O que fazer >>
Escreva a continuação do texto sobre antirretrovirais e transmissão do HIV, começando logo após a última frase.

Trecho do texto >>

----------

Há muito a comunidade científica discute a ideia de que tratar a
infecção pelo HIV com antirretrovirais (ARVs) traria a vantagem paralela de
impedir a transmissão do vírus.
De um lado, os que consideravam óbvia essa hipótese: se os remédios
reduzem a carga viral, a probabilidade de espalhar o vírus tem que diminuir.
De outro, os céticos: falta provar.
A controvérsia foi esclarecida com a publicação do estudo conduzido
pelo HIV Prevention Trial Network, um consórcio internacional do qual
participaram diversos infectologistas brasileiros.
Batizado como HPTN 052, o estudo envolveu 1.763 casais heterossexuais
com apenas um dos cônjuges infectado (casais discordantes), residentes em
cinco países africanos, Brasil, Tailândia e Estados Unidos.
Para participar, o parceiro infectado devia estar virgem de tratamento
e ter no sangue um número de células CD4 entre 350 e 550/mm³, característica
dos que apresentam certo grau de deficiência imunológica, porém ainda
insuficiente para chegar à fase de Aids.
Sorteados ao acaso, metade dos participantes recebeu comprimidos
contendo ARVs. Para os outros, foram distribuídos comprimidos-placebo
aparentemente idênticos, até que suas células CD4 caíssem abaixo de 250.

----------

Lista de dados >>
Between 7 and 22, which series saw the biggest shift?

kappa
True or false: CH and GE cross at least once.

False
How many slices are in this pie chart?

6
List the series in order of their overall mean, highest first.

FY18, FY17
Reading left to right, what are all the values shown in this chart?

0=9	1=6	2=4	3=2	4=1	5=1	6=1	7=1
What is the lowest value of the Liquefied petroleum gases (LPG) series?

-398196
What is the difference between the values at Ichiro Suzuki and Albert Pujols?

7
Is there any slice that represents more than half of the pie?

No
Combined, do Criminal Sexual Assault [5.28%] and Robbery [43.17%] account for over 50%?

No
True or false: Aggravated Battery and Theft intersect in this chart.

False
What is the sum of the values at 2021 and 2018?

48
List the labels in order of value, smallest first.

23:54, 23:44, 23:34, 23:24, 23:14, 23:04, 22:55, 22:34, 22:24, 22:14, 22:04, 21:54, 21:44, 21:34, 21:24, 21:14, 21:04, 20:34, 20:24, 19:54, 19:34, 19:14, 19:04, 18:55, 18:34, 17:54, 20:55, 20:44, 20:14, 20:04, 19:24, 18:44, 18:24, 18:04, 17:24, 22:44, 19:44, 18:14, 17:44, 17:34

----------

Resposta do exercício >>
Em abril de 2011, os resultados se mostraram tão contundentes que o
estudo foi encerrado e enviado para a revista médica de maior circulação
mundial: "The New England Journal of Medicine".
Das 28 pessoas infectadas por seus parceiros, 27 faziam parte do
grupo-placebo; apenas uma pertencia ao grupo medicado com os ARVs.
Além do benefício na prevenção, os que receberam tratamento precoce
tiveram 41% menos processos infecciosos do que os demais, constatação que
levou os organizadores a prescrever ARVs para todo o grupo de controle. Para
excluir a possibilidade de que os 28 infectados tivessem adquirido o vírus em
relações extraconjugais, o HIV colhido na circulação de cada um deles foi
submetido a testes genéticos para confirmação de identidade com o vírus do
cônjuge.
Você acha, leitor, que o debate está encerrado?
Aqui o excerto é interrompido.